Over the past three weeks, we have supported international organizations like the World Health Organization and Plan International, as well as other NGOs, in traveling to and from Kagunga. We have also helped to bridge the local information gap and are currently hosting Médecins Sans Frontières Switzerland on our compound in Kigoma.

We have monitored this political devolution for the past 18 months, and in fact prepared a special report in March for distribution to stakeholders regarding the impending Burundian elections (if you are interested in reading the special report, please email info@floatingclinic.org). During the drafting of this paper, we heard a common viewpoint from Burundian expats, civil society organizations, and government officials posted in Washington DC that Burundians are tired of war and therefore will put more effort into finding resolutions and compromise, rather than fight.  However, that sentiment could evaporate if definitive political and humanitarian solutions are not found.

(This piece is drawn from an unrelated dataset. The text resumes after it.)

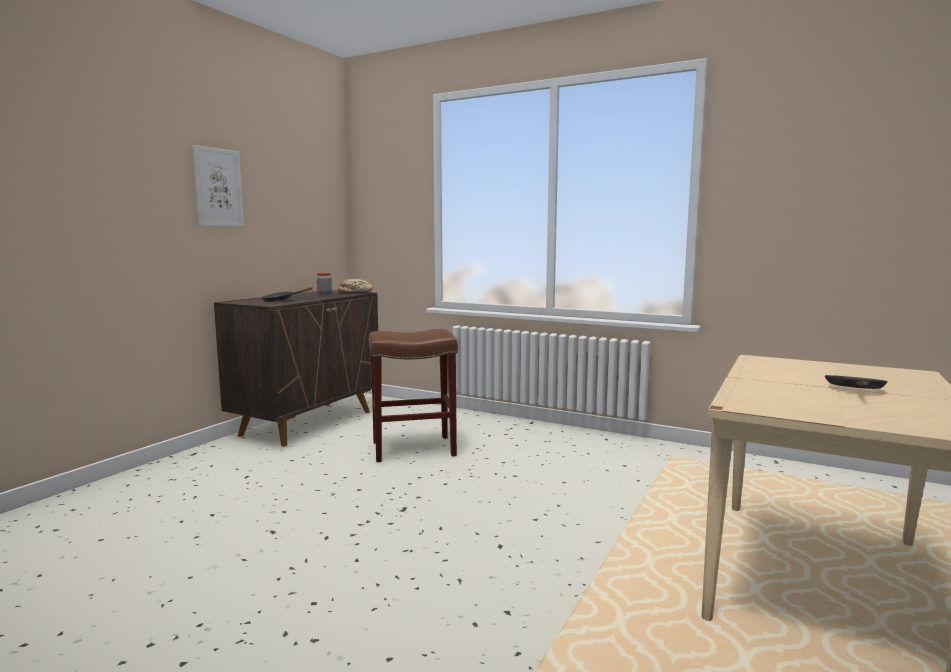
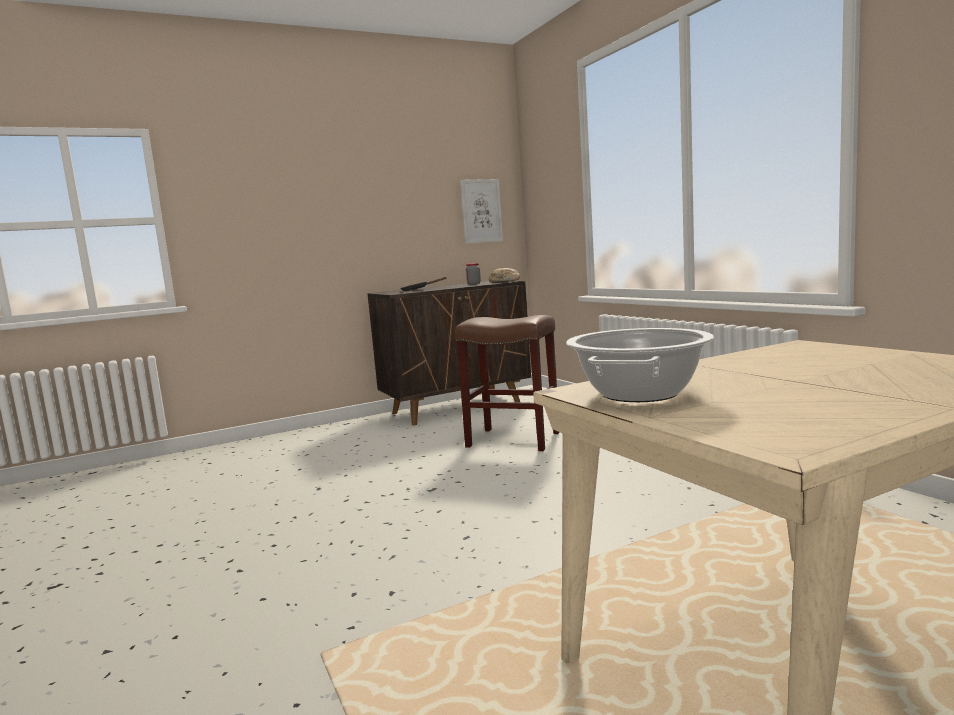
camera: 35 degrees right, 0 degrees up
(218, 187) = (371, 191): picture -> picture (481, 211)
(783, 404) = (640, 393): none -> cooking pot
(855, 390) = (815, 385): black frying pan -> none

We will continue to have eyes and ears on the ground as the situation evolves. Key points to track will be the return to political dialogue and how (and whether) the East African Community and African Union will engage positively, when the United States will appoint a new Special Envoy for the Great Lakes Region and the DRC to replace Russ Feingold (this vacancy is deeply damaging at a time like this), as well as Pierre Nkurunziza’s next steps: whether he might invoke ethnicity, and/or be forced to stand down if the pressure becomes too great for him.